Un joli recueil de nouvelles rassemblées par Anne-Lise Delacrétaz, maître d’enseignement et de recherche à l’UNIL, autour d’un thème finalement assez poétique : l’inscription NPAI (N’habite pas/plus à l’adresse indiquée) sur une missive en deuil de son destinataire.

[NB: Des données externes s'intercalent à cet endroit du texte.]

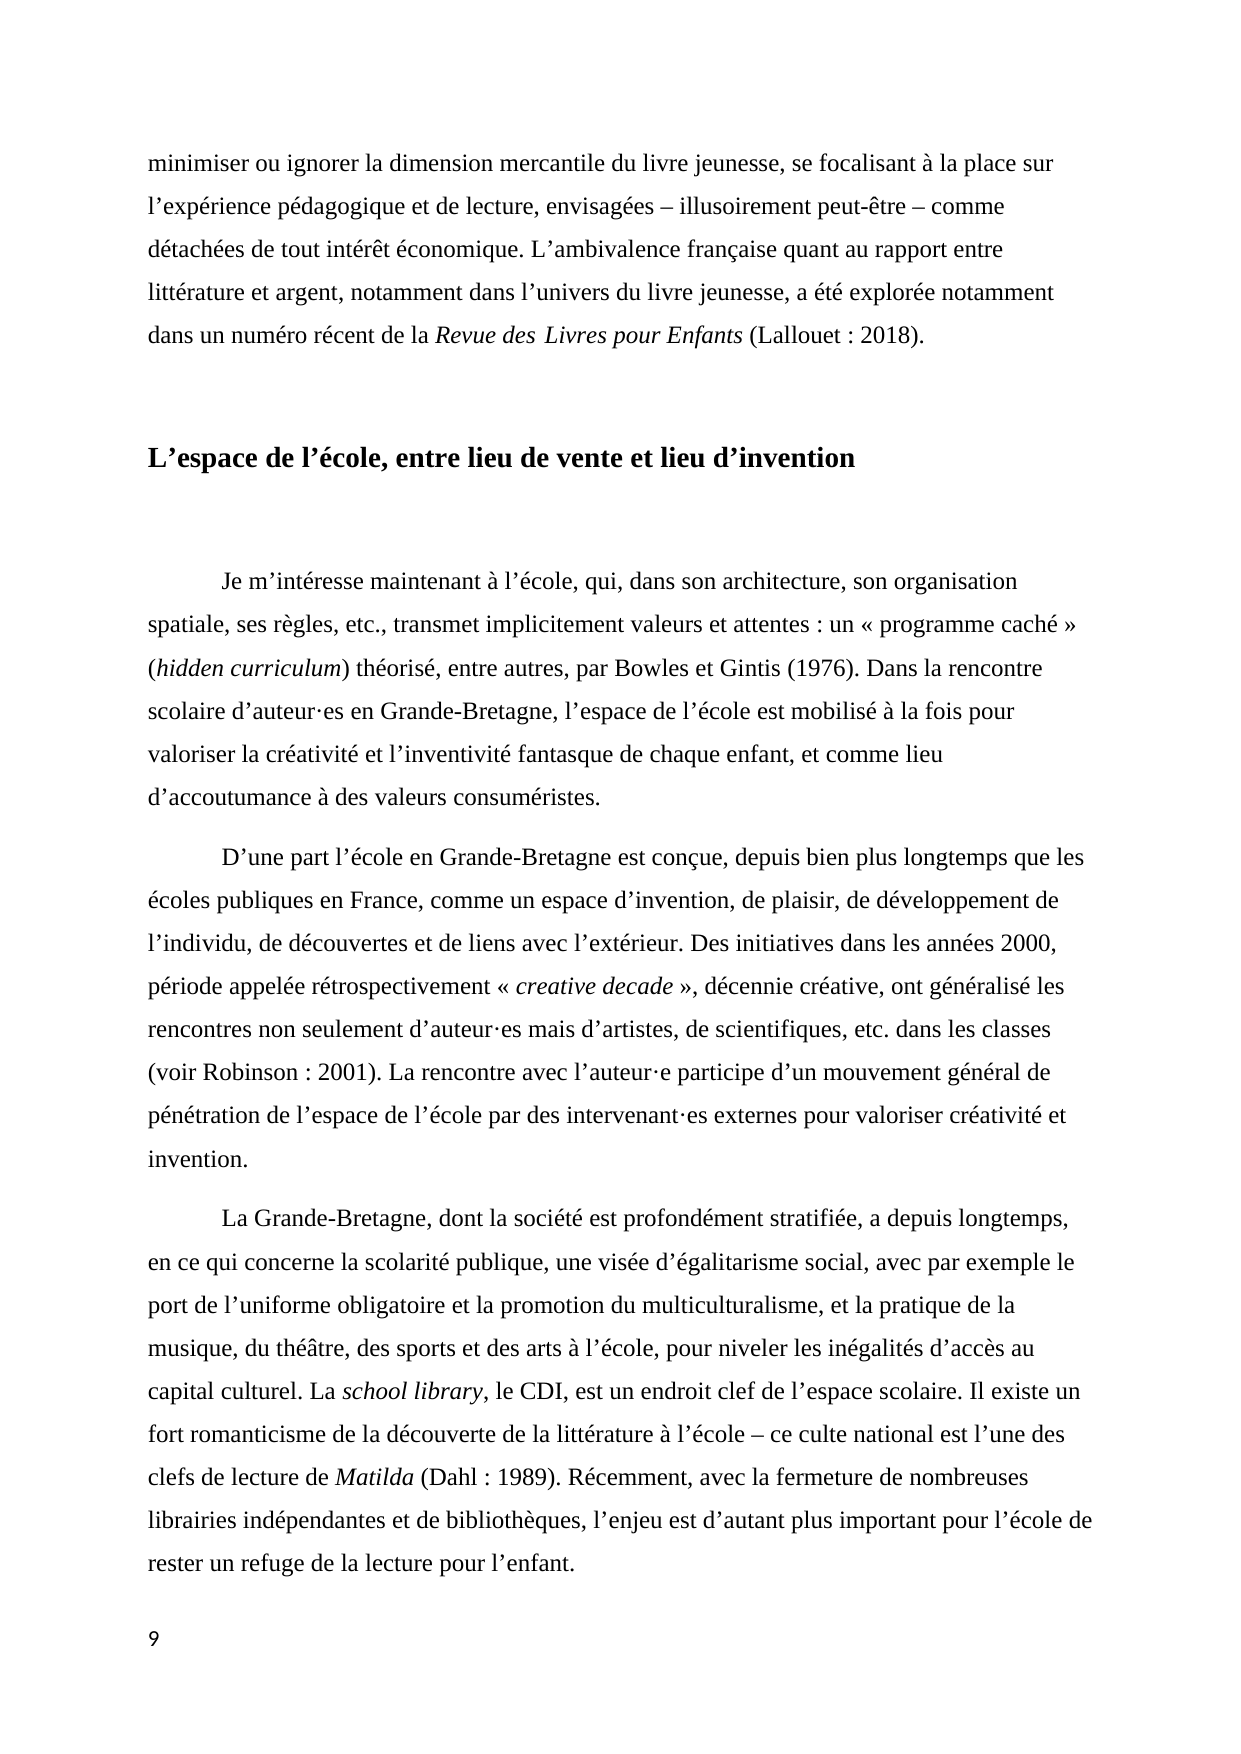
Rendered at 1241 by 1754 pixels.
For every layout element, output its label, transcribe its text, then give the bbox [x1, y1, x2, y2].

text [148, 148, 1093, 349]
text L’espace de l’école, entre lieu de vente et lieu d’invention [148, 440, 1093, 473]
text D’une part l’école en Grande-Bretagne est conçue, depuis bien plus longtemps que les écoles publiques en France, comme un espace d’invention, de plaisir, de développement de l’individu, de découvertes et de liens avec l’extérieur. Des initiatives dans les années 2000, période appelée rétrospectivement « creative decade », décennie créative, ont généralisé les rencontres non seulement d’auteur·es mais d’artistes, de scientifiques, etc. dans les classes (voir Robinson : 2001). La rencontre avec l’auteur·e participe d’un mouvement général de pénétration de l’espace de l’école par des intervenant·es externes pour valoriser créativité et invention. [148, 842, 1093, 1172]
text Je m’intéresse maintenant à l’école, qui, dans son architecture, son organisation spatiale, ses règles, etc., transmet implicitement valeurs et attentes : un « programme caché » (hidden curriculum) théorisé, entre autres, par Bowles et Gintis (1976). Dans la rencontre scolaire d’auteur·es en Grande-Bretagne, l’espace de l’école est mobilisé à la fois pour valoriser la créativité et l’inventivité fantasque de chaque enfant, et comme lieu d’accoutumance à des valeurs consuméristes. [148, 566, 1093, 811]
text La Grande-Bretagne, dont la société est profondément stratifiée, a depuis longtemps, en ce qui concerne la scolarité publique, une visée d’égalitarisme social, avec par exemple le port de l’uniforme obligatoire et la promotion du multiculturalisme, et la pratique de la musique, du théâtre, des sports et des arts à l’école, pour niveler les inégalités d’accès au capital culturel. La school library, le CDI, est un endroit clef de l’espace scolaire. Il existe un fort romanticisme de la découverte de la littérature à l’école – ce culte national est l’une des clefs de lecture de Matilda (Dahl : 1989). Récemment, avec la fermeture de nombreuses librairies indépendantes et de bibliothèques, l’enjeu est d’autant plus important pour l’école de rester un refuge de la lecture pour l’enfant. [148, 1203, 1093, 1577]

Chevronnés comme le professeur Daniel Maggetti et l’écrivaine Francine Wohnlich, par exemple, ou étudiantes et étudiants à la Faculté des lettres, les auteurs et autrices explorent avec finesse et originalité, parfois un brin d’hermétisme mais toujours d’une plume maîtrisée, le sujet travaillé en atelier d’écriture avec Anne-Lise Delacrétaz. On se laisse aisément emporter par ces récits qui nous entraînent sur des chemins forcément un peu mystérieux – où est le destinataire perdu, voire qui est-il ? – et graves sans être ennuyeux, comme la perte de l’amitié ou de l’amour, le deuil d’un être aimé, une vieille culpabilité, une injustice passée dont nous lecteurs sommes les seuls témoins, la nostalgie, les regrets, voire l’obsession du passé et son surgissement soudain, ou encore la survie qui passe par une fuite éperdue où la lettre reçue paraît à chaque fois menaçante.
Inquiétude et quiproquos
Certains trichent un peu avec le sujet, ou disons l’actualisent : on n’envoie plus des lettres mais des mails. Les erreurs d’aiguillage demeurent, l’inquiétude et les quiproquos. Parfois, quand la missive revient à l’expéditeur, une tierce personne peut l’intercepter et décider, comme tout bon écrivain, de réparer quelque chose, de combler un vide, de consoler l’expéditeur en imaginant une réponse, mais cette littérature improvisée se donne alors pour ce qu’elle n’est pas : la fiction usurpe le réel et la supercherie, même charitable, reste une supercherie. Deux textes au moins évoquent ce thème autoréflexif.
Une bonne lecture de vacances, en somme, que l’on peut lire à la suite ou en piochant au hasard, quitte à aller habiter, comme nous le suggère un auteur, dans un monde parallèle fantasmatique copiant le réel comme dans la série télévisée Fringe (mais qu’est-ce que le réel ?). Une autrice va même jusqu’à imaginer une seule adresse pour toutes les lettres, l’ultime, celle qui attend chacun au bout de sa route, le cimetière; en attendant la fin, elle en appelle à l’inconfort de l’errance contre la sédentarité : « Adieu la tendresse de l’adresse » ! Tout fout l’camp… (sauf la littérature).
NPAI – N’habite pas / plus à l’adresse indiquée, collectif, textes de Elisa Andrade, Santiago Basurto, Avî Cagin, Fanny Marie Cheseaux, Anne-Lise Delacrétaz, Claudine Gaetzi, Charlyne Genoud, Maël Graa, Gilles F. Jobin, Daniel Maggetti, Dimitri Martić, Giulietta Mottini, Ami Lou Parsons, Thibault Ramet, Sarah Robert, Lucie Tardin, Evelyne von der Mühll, Francine Wohnlich. Les Éditions de l’Hèbe, avril 2022.